## Data for the task

►

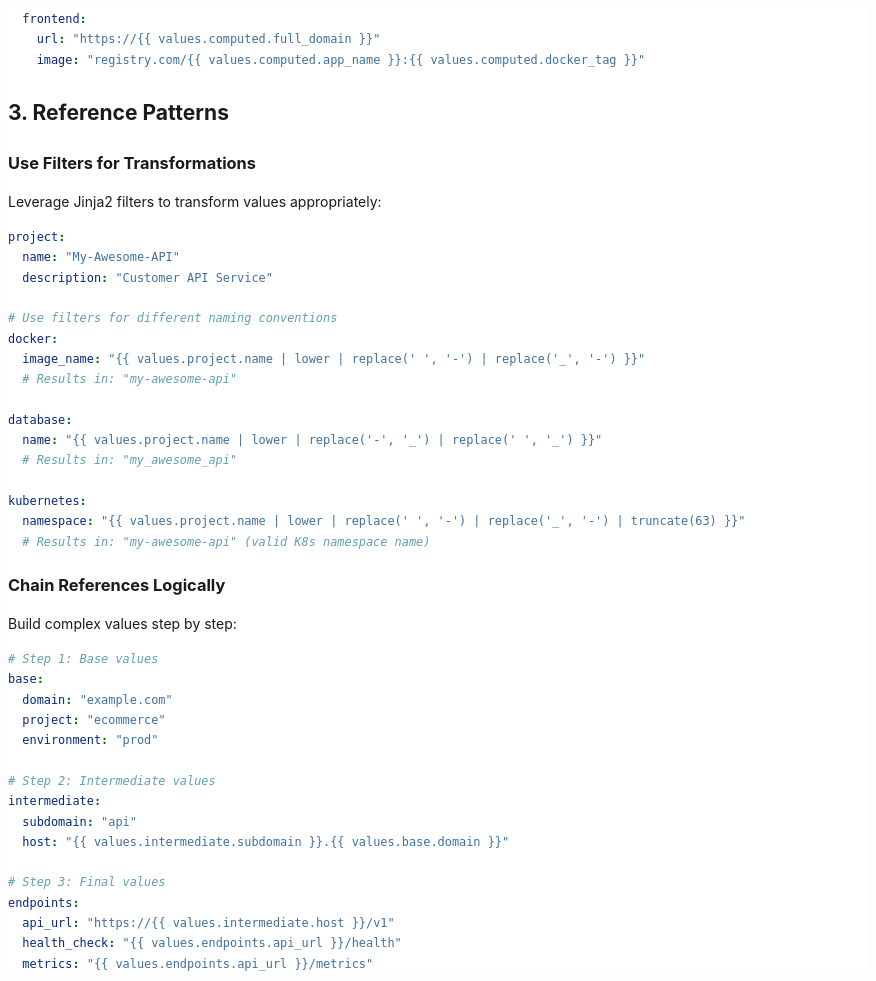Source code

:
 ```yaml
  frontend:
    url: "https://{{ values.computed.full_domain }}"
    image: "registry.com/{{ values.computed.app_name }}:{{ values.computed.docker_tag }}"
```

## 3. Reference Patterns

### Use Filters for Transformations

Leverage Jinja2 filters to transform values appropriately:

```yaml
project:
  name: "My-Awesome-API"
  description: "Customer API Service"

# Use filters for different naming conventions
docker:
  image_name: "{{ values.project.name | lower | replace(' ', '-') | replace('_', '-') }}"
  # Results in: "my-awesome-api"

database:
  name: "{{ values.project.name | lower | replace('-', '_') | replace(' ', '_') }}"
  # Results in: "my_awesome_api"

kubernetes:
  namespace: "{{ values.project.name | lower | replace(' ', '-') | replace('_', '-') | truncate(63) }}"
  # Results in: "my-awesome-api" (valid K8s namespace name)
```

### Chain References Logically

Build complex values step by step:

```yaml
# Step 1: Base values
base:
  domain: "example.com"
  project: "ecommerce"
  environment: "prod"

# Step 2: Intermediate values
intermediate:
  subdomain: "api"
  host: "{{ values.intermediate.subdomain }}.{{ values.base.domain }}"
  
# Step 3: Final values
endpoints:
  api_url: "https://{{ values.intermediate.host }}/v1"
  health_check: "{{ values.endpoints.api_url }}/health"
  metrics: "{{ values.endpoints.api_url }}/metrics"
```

◄
►

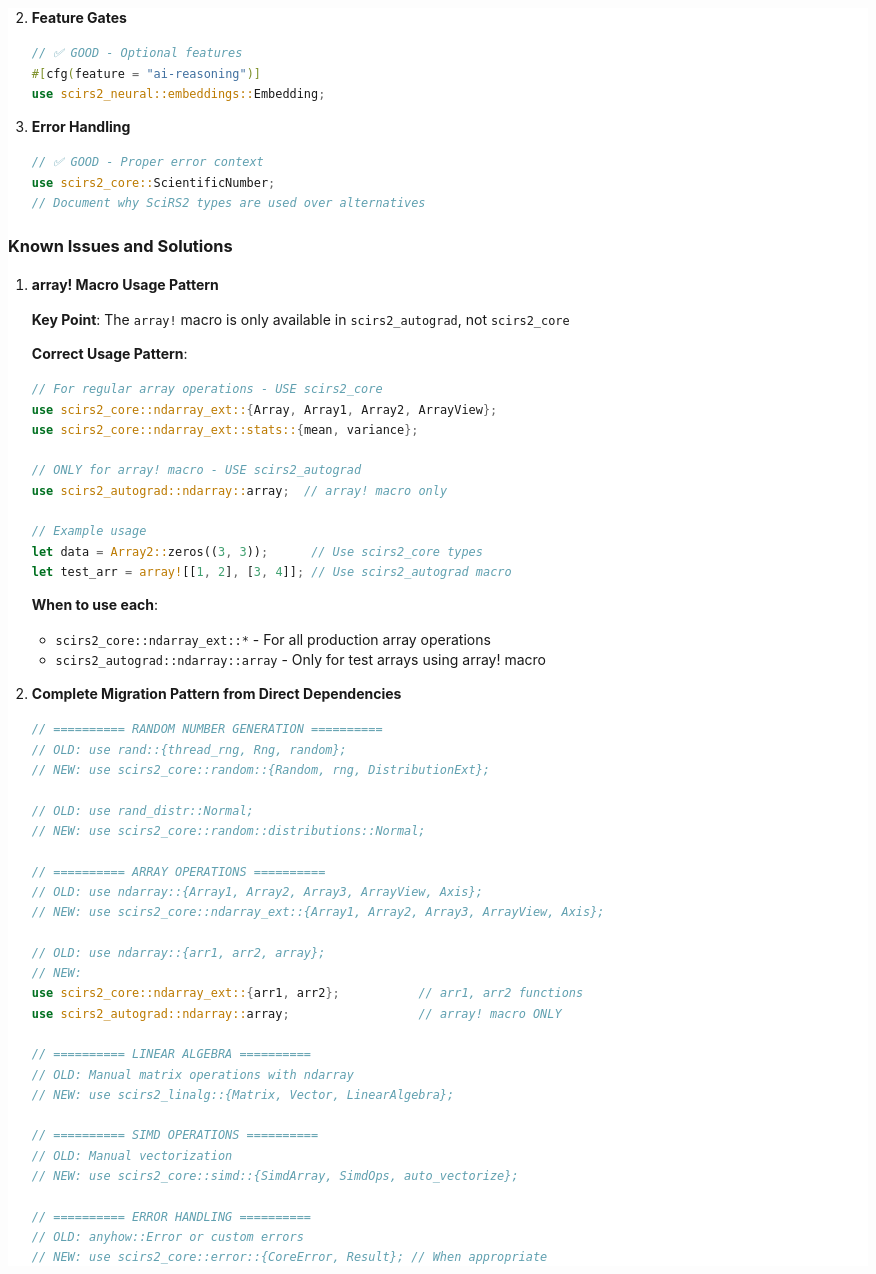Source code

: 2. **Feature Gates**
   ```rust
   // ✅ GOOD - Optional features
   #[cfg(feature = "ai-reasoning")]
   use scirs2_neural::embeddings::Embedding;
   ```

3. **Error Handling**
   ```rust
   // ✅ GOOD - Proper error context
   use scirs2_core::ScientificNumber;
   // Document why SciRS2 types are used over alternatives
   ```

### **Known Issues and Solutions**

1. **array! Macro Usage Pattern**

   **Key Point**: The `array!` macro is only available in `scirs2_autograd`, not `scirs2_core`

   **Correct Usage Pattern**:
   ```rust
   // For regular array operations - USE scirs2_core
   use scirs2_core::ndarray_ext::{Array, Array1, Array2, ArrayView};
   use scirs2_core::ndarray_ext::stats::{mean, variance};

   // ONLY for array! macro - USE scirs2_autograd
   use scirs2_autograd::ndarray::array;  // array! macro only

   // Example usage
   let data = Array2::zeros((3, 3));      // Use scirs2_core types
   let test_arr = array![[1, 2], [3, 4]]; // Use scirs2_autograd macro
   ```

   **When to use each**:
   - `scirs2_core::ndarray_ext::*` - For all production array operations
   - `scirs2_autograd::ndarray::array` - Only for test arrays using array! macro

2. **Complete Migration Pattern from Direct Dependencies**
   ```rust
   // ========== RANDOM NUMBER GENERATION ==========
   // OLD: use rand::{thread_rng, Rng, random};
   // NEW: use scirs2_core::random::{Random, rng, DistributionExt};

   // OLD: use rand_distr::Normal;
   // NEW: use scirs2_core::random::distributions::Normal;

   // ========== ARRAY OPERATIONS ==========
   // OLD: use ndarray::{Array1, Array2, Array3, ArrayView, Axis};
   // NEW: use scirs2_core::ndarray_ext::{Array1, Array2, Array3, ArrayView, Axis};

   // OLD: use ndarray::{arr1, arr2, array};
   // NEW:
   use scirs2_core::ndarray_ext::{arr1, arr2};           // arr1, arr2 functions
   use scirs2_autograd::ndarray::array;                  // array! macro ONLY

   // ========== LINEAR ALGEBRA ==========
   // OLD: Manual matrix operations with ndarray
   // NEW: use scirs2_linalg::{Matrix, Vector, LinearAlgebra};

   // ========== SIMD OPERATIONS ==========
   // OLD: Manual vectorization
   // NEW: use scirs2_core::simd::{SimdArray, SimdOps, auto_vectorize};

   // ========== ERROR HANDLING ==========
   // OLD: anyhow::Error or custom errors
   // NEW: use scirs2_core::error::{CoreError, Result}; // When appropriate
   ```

◄
►

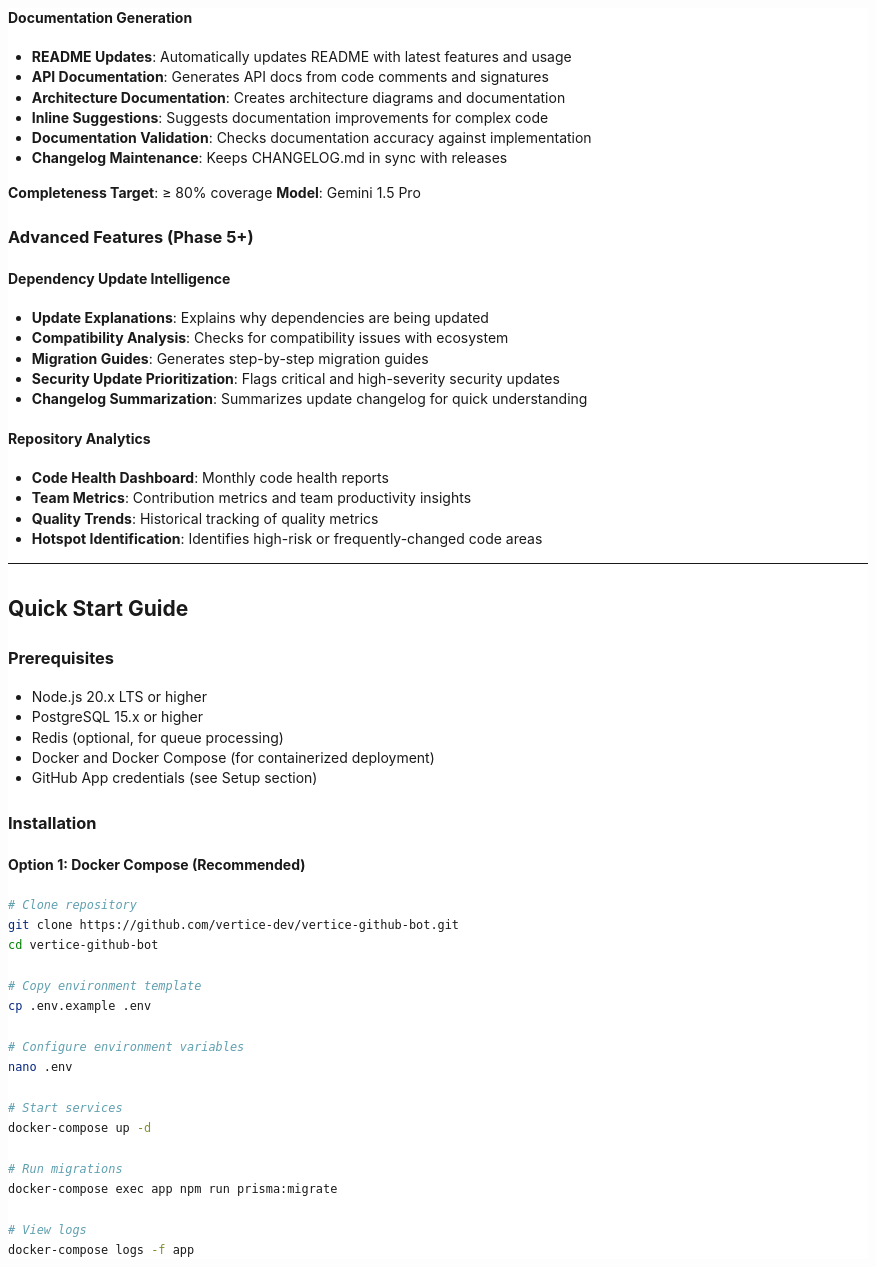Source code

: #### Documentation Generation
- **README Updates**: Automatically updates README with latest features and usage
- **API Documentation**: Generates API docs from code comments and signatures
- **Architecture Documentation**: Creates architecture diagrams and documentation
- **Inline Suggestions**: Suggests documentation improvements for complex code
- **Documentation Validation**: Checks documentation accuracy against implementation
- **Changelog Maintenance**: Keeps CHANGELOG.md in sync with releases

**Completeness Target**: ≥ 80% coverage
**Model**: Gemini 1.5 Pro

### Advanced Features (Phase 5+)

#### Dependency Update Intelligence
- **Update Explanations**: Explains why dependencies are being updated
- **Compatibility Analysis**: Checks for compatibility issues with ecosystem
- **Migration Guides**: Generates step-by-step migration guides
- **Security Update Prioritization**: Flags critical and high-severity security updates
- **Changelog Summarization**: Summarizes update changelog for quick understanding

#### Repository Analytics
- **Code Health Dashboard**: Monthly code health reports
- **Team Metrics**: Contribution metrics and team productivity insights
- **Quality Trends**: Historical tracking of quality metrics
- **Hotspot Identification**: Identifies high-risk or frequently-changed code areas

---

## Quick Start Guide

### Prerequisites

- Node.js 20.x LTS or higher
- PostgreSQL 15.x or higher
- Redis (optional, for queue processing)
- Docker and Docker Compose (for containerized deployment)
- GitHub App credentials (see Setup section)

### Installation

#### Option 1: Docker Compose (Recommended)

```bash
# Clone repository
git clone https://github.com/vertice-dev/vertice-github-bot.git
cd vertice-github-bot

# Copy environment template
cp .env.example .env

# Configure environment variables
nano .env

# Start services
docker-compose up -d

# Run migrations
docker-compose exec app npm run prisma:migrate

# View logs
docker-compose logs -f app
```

◄

## Your goal
Using the data above, extract exactly the lines from the one that holds "- **Compatibility Analysis**: Checks" to the one that holds "- **Changelog Summarization**: Summarizes", both ends included, and no others.

## Written reply
- **Compatibility Analysis**: Checks for compatibility issues with ecosystem
- **Migration Guides**: Generates step-by-step migration guides
- **Security Update Prioritization**: Flags critical and high-severity security updates
- **Changelog Summarization**: Summarizes update changelog for quick understanding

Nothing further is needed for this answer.